Tue Jun 26 02:01:41 PDT 2018

arsenm added inline comments.

================
Comment at: lib/Transforms/InstCombine/InstCombineCalls.cpp:3429-3432
+    // Checking for NaN before canonicalization provides better fidelity for
+    // mapping fclamp operations to fmed3. This will still not properly model
+    // NaN in fclamp if the intrinsic is canonicalized prior to the NaN being
+    // determined.
----------------
alan-baker wrote:
> arsenm wrote:
> > This comment is sort of confusing me. Is it saying there is still a problem? 
> > 
> > Probably shouldn't mention fclamp, as no operation called fclamp is involved here.
> If fmed3(x,y,z) was used to model fclamp(x,y,z) (i.e. fmin(fmax(x,y), z)), and x or y are determined to be a constant prior to determining one of the operands is a NaN, then the canonicalization will swap operands around. If later an operand is determined to be a NaN then the evaluation of the fmed3 may no longer match the original fclamp operation. So there is a potential problem if not all the constants are determined prior to the invocation of inst combine, but are for subsequent invocations.
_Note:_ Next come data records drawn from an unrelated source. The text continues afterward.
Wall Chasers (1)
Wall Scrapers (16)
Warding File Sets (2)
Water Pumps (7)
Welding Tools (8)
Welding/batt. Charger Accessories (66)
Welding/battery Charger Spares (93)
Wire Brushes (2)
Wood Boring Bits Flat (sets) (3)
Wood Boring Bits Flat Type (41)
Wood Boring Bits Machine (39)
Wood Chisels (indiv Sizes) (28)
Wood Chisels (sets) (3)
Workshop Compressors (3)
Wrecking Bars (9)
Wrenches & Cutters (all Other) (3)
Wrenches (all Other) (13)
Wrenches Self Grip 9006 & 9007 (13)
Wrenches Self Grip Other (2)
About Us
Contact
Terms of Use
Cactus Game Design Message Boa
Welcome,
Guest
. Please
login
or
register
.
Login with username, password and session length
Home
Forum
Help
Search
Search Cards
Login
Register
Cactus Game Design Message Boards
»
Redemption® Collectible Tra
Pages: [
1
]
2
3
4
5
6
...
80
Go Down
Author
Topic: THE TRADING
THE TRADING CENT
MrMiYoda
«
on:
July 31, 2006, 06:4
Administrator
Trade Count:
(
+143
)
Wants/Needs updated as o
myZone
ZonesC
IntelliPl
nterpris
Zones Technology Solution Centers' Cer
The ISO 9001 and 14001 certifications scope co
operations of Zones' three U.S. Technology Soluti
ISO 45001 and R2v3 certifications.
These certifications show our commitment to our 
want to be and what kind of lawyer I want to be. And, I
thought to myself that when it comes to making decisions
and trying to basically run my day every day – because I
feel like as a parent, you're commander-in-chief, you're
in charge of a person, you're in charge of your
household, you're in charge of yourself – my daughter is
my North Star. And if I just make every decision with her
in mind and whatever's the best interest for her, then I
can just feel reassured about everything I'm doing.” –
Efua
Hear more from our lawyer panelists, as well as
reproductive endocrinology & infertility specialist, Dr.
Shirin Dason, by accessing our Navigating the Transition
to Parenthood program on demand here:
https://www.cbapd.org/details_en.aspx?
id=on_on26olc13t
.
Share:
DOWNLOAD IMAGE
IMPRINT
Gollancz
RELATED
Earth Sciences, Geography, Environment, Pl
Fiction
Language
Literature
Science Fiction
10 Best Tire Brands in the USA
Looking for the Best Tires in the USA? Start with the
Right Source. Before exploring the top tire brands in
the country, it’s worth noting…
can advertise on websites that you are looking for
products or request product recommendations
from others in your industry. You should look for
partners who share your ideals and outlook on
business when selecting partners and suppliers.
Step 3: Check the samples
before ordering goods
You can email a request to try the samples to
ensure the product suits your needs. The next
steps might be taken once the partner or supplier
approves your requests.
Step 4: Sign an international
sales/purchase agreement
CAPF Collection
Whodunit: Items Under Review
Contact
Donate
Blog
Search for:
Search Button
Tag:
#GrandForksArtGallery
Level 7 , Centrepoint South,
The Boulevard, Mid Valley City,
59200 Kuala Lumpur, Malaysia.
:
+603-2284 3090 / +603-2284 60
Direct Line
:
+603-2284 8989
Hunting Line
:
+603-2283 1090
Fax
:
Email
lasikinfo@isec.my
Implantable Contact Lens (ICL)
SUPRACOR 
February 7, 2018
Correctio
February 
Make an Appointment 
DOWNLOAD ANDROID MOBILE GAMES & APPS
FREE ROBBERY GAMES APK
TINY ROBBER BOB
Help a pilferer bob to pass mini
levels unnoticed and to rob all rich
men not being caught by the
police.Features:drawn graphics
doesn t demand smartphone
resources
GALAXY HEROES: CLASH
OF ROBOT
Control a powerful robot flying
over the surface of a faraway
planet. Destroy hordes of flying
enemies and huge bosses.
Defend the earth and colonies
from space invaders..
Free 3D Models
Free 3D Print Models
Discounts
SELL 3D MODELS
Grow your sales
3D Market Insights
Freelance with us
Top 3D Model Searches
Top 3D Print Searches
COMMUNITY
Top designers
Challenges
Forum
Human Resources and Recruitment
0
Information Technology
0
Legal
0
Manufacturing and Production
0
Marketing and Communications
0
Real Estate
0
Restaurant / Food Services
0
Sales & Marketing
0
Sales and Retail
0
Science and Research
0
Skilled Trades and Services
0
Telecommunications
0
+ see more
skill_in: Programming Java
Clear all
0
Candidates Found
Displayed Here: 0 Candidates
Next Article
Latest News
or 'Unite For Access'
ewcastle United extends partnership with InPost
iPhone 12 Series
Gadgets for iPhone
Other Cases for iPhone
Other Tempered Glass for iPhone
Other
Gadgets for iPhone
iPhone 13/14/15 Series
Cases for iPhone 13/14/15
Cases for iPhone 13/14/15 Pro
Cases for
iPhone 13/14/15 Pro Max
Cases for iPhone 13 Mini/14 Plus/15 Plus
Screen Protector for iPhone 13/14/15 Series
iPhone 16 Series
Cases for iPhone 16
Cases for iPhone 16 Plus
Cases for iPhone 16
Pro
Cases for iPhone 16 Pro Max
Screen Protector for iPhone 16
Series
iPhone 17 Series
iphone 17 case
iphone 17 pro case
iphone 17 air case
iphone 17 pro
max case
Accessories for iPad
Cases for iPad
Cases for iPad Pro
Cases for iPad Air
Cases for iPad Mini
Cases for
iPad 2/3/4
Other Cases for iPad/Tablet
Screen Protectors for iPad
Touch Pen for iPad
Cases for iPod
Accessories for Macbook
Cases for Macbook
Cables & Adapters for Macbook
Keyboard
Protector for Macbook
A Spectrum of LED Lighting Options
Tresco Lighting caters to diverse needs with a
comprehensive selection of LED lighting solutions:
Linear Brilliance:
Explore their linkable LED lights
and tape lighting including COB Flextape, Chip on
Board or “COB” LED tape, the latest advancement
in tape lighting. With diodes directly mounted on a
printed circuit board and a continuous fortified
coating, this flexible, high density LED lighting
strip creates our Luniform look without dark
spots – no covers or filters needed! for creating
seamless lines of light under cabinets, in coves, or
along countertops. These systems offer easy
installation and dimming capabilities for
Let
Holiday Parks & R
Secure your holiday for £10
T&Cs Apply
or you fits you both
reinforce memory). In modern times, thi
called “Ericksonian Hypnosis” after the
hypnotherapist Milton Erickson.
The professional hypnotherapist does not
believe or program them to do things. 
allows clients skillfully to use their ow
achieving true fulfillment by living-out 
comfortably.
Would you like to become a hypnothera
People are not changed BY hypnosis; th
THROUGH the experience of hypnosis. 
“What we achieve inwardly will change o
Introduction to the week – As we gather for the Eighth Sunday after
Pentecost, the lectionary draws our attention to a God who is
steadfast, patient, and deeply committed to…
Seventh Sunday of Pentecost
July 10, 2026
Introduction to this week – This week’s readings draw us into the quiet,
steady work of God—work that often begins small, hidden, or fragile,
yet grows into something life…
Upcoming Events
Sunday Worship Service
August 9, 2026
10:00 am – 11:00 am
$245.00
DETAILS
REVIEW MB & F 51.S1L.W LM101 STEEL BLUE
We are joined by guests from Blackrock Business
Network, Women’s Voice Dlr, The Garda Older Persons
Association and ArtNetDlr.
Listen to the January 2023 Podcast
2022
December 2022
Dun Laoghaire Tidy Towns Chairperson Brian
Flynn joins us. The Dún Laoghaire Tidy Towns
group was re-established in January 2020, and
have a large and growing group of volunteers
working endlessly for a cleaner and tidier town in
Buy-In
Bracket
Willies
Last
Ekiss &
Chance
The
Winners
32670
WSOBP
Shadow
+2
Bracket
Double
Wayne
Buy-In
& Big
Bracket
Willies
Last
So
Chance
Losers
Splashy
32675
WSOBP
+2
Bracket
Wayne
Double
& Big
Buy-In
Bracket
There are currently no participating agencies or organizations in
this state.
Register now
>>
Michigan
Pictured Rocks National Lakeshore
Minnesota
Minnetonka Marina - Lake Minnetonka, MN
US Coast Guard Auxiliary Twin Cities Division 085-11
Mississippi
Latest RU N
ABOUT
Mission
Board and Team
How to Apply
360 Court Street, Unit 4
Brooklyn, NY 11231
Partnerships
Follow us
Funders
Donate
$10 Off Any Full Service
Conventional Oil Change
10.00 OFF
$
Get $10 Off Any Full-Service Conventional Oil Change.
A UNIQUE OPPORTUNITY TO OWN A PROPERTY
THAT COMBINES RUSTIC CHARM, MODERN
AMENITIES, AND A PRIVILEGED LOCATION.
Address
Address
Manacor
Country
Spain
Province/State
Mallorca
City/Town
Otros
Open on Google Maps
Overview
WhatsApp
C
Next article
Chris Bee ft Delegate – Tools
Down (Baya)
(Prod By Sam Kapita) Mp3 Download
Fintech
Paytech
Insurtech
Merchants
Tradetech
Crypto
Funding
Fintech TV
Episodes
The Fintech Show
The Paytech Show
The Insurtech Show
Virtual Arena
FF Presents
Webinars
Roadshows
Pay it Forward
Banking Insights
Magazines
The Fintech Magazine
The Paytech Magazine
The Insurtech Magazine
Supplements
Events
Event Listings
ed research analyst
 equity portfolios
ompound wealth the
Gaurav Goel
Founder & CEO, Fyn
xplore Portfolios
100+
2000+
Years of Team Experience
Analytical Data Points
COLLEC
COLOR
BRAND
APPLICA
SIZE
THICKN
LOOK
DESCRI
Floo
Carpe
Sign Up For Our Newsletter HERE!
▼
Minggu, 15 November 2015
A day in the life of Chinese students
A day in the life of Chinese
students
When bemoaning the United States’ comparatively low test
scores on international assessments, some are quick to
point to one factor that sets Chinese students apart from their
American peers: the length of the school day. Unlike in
This problem is specifically for modelling fclamp, which is why I mentioned it here. I can remove the comment if you prefer, but LLPC maps fclamp directly to fmed3 (and I'm not sure I see a performant alternative without introducing a fclamp intrinsic).
There should be a comment, it just needs to be reworded. As is I think it relies on knowing the history of you adding this code here before the existing code

================
Comment at: lib/Transforms/InstCombine/InstCombineCalls.cpp:3447-3452
+    if (match(Src2, m_NaN()) || isa<UndefValue>(Src2)) {
+      CallInst *NewCall = Builder.CreateMaxNum(Src0, Src1);
+      NewCall->copyFastMathFlags(II);
+      NewCall->takeName(II);
+      return replaceInstUsesWith(*II, NewCall);
+    }
----------------
alan-baker wrote:
> arsenm wrote:
> > I don't really like repeating all of these so many times, but it's probably clearer than the alternatives. Should this used FastMathFlagGuard to avoid repeating the copyFastMathFlags at least?
> Calls don't automatically inherit fast math flags from the builder so creating the guard doesn't work. If it's preferable, I could refactor to create the call instruction first and in a subsequent if take the name and copy the fast math flags.
I guess that's sort of a bug in the IRBuilder but I can sort of see why it is that way. I guess factoring that way may be better

Repository:
  rL LLVM

https://reviews.llvm.org/D48556